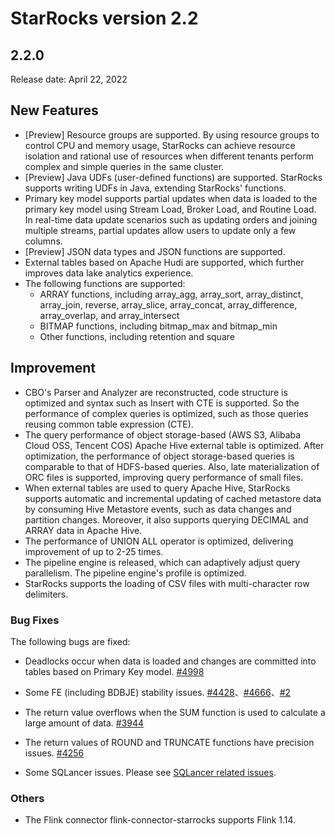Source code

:# StarRocks version 2.2

## 2.2.0

Release date: April 22, 2022

## New Features

- [Preview] Resource groups are supported. By using resource groups to control CPU and memory usage, StarRocks can achieve resource isolation and rational use of resources when different tenants perform complex and simple queries in the same cluster.
- [Preview] Java UDFs (user-defined functions) are supported. StarRocks supports writing UDFs in Java, extending StarRocks' functions.
- Primary key model supports partial updates when data is loaded to the primary key model using Stream Load, Broker Load, and Routine Load.  In real-time data update scenarios such as updating orders and joining multiple streams, partial updates allow users to update only a few columns.
- [Preview] JSON data types and JSON functions are supported.
- External tables based on Apache Hudi are supported, which further improves data lake analytics experience.
- The following functions are supported:
  - ARRAY functions, including array_agg, array_sort, array_distinct, array_join, reverse, array_slice, array_concat, array_difference, array_overlap, and array_intersect
  - BITMAP functions, including bitmap_max and bitmap_min
  - Other functions, including retention and square

## Improvement

- CBO's Parser and Analyzer are reconstructed,  code structure is optimized and syntax such as Insert with CTE is supported. So the performance of complex queries is optimized, such as those queries reusing common table expression (CTE). 
- The query performance of object storage-based (AWS S3, Alibaba Cloud OSS, Tencent COS) Apache Hive external table is optimized. After optimization, the performance of object storage-based queries is comparable to that of HDFS-based queries. Also, late materialization of ORC files is supported, improving query performance of small files.
- When external tables are used to query Apache Hive, StarRocks supports automatic and incremental updating of cached metastore data by consuming Hive Metastore events, such as data changes and partition changes. Moreover, it also supports querying DECIMAL and ARRAY data in Apache Hive.
- The performance of UNION ALL operator is optimized, delivering improvement of up to 2-25 times.
- The pipeline engine is released, which can adaptively adjust query parallelism. The pipeline engine's profile is optimized.
- StarRocks supports the loading of CSV files with multi-character row delimiters.

### Bug Fixes

The following bugs are fixed:

- Deadlocks occur when data is loaded and changes are committed into tables based on Primary Key model. [#4998](https://github.com/StarRocks/starrocks/pull/4998)

- Some FE (including BDBJE) stability issues. [#4428](https://github.com/StarRocks/starrocks/pull/4428)、[#4666](https://github.com/StarRocks/starrocks/pull/4666)、[#2](https://github.com/StarRocks/bdb-je/pull/2)

- The return value overflows when the SUM function is used to calculate a large amount of data. [#3944](https://github.com/StarRocks/starrocks/pull/3944)

- The return values of ROUND and TRUNCATE functions have precision issues. [#4256](https://github.com/StarRocks/starrocks/pull/4256)

- Some SQLancer issues. Please see [SQLancer related issues](https://github.com/StarRocks/starrocks/issues?q=is%3Aissue++label%3Asqlancer++milestone%3A2.2).

### Others

- The Flink connector flink-connector-starrocks supports Flink 1.14.
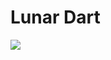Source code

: # Lunar Dart

![](https://banners.beyondco.de/Lunar%20Date.png?theme=dark&packageManager=dart%20pub%20add&packageName=lunar_date&pattern=architect&style=style_1&description=Lunar+date+library+for+dart&md=1&showWatermark=1&fontSize=100px&images=calendar)
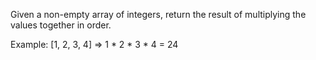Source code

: Given a non-empty array of integers, return the result of multiplying the values together in order.

Example:
[1, 2, 3, 4] => 1 * 2 * 3 * 4 = 24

◆ THE TASK: Rewrite all the records with every "optimized" replaced by "improved" and nothing else changed, leaving out the pictures.

◆ ANSWER TO THE PROBLEM:
Source code

:# StarRocks version 2.2

## 2.2.0

Release date: April 22, 2022

## New Features

- [Preview] Resource groups are supported. By using resource groups to control CPU and memory usage, StarRocks can achieve resource isolation and rational use of resources when different tenants perform complex and simple queries in the same cluster.
- [Preview] Java UDFs (user-defined functions) are supported. StarRocks supports writing UDFs in Java, extending StarRocks' functions.
- Primary key model supports partial updates when data is loaded to the primary key model using Stream Load, Broker Load, and Routine Load.  In real-time data update scenarios such as updating orders and joining multiple streams, partial updates allow users to update only a few columns.
- [Preview] JSON data types and JSON functions are supported.
- External tables based on Apache Hudi are supported, which further improves data lake analytics experience.
- The following functions are supported:
  - ARRAY functions, including array_agg, array_sort, array_distinct, array_join, reverse, array_slice, array_concat, array_difference, array_overlap, and array_intersect
  - BITMAP functions, including bitmap_max and bitmap_min
  - Other functions, including retention and square

## Improvement

- CBO's Parser and Analyzer are reconstructed,  code structure is improved and syntax such as Insert with CTE is supported. So the performance of complex queries is improved, such as those queries reusing common table expression (CTE). 
- The query performance of object storage-based (AWS S3, Alibaba Cloud OSS, Tencent COS) Apache Hive external table is improved. After optimization, the performance of object storage-based queries is comparable to that of HDFS-based queries. Also, late materialization of ORC files is supported, improving query performance of small files.
- When external tables are used to query Apache Hive, StarRocks supports automatic and incremental updating of cached metastore data by consuming Hive Metastore events, such as data changes and partition changes. Moreover, it also supports querying DECIMAL and ARRAY data in Apache Hive.
- The performance of UNION ALL operator is improved, delivering improvement of up to 2-25 times.
- The pipeline engine is released, which can adaptively adjust query parallelism. The pipeline engine's profile is improved.
- StarRocks supports the loading of CSV files with multi-character row delimiters.

### Bug Fixes

The following bugs are fixed:

- Deadlocks occur when data is loaded and changes are committed into tables based on Primary Key model. [#4998](https://github.com/StarRocks/starrocks/pull/4998)

- Some FE (including BDBJE) stability issues. [#4428](https://github.com/StarRocks/starrocks/pull/4428)、[#4666](https://github.com/StarRocks/starrocks/pull/4666)、[#2](https://github.com/StarRocks/bdb-je/pull/2)

- The return value overflows when the SUM function is used to calculate a large amount of data. [#3944](https://github.com/StarRocks/starrocks/pull/3944)

- The return values of ROUND and TRUNCATE functions have precision issues. [#4256](https://github.com/StarRocks/starrocks/pull/4256)

- Some SQLancer issues. Please see [SQLancer related issues](https://github.com/StarRocks/starrocks/issues?q=is%3Aissue++label%3Asqlancer++milestone%3A2.2).

### Others

- The Flink connector flink-connector-starrocks supports Flink 1.14.
Source code

: # Lunar Dart

![](https://banners.beyondco.de/Lunar%20Date.png?theme=dark&packageManager=dart%20pub%20add&packageName=lunar_date&pattern=architect&style=style_1&description=Lunar+date+library+for+dart&md=1&showWatermark=1&fontSize=100px&images=calendar)
Source code

: Given a non-empty array of integers, return the result of multiplying the values together in order.

Example:
[1, 2, 3, 4] => 1 * 2 * 3 * 4 = 24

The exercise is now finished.